*Passage to read:*

[Start of section]

Picking up that, this book really did feel like the first work to seamlessly blend stuff from the original tetralogy and the prequel duology, in addition to expanded material like Isolation. Marcus was, in my mind's eye, played by Michael Fassbender, the alien life cycle stuff was obviously heavily influenced by Prometheus and Covenant, the premise built up on people and politics from Aliens, Seegson being there in such a prominent way (as opposed to the throwaway callouts in the audio dramas) and the descriptions of how the creatures moved and stomped and such was straight out of Isolation... I know the comics have payed lip service to drawing from Prometheus and integrating that into the wider A/P franchise, but all that's really amounted to is Engineers being about. This book, however, really does a masterful job of weaving influence together from everything, and that's on top of being a damn fine piece of literature in its own right.



Xenomrph
May 29, 2018, 03:52:26 AM
Reply #250 on: May 29, 2018, 03:52:26 AM
Q
Dark Horse, please negotiate the rights to adapt this into graphic novel form.  Make it so.

[End of section]

*Supplied material:*
[Start of section]

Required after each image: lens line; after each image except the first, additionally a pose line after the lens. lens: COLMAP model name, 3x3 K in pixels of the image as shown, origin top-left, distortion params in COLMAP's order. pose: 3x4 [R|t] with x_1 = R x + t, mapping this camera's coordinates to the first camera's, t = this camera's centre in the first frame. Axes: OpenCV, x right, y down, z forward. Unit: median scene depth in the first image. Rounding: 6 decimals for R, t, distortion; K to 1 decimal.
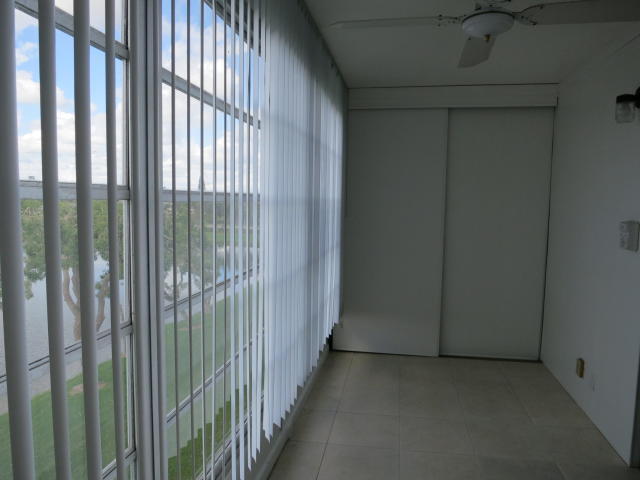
lens RADIAL K [[467.0, 0, 320.0], [0, 467.0, 240.0], [0, 0, 1]] dist [-0.042755, 0.003966]
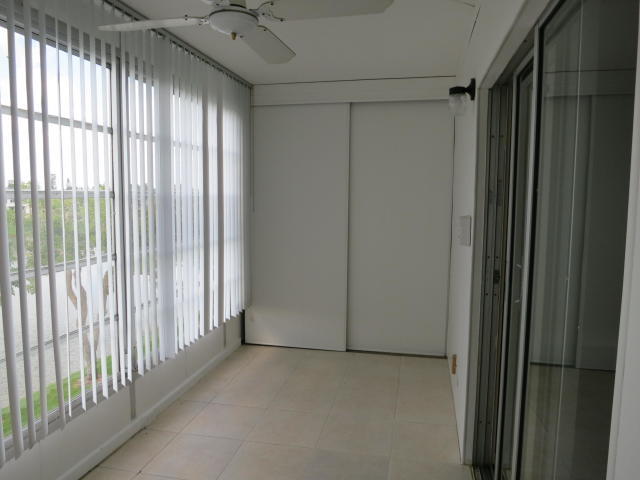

[End of section]

*Problem to solve:* In the forum post about the book, which actor did the writer picture as Marcus?

*The answer:* Michael Fassbender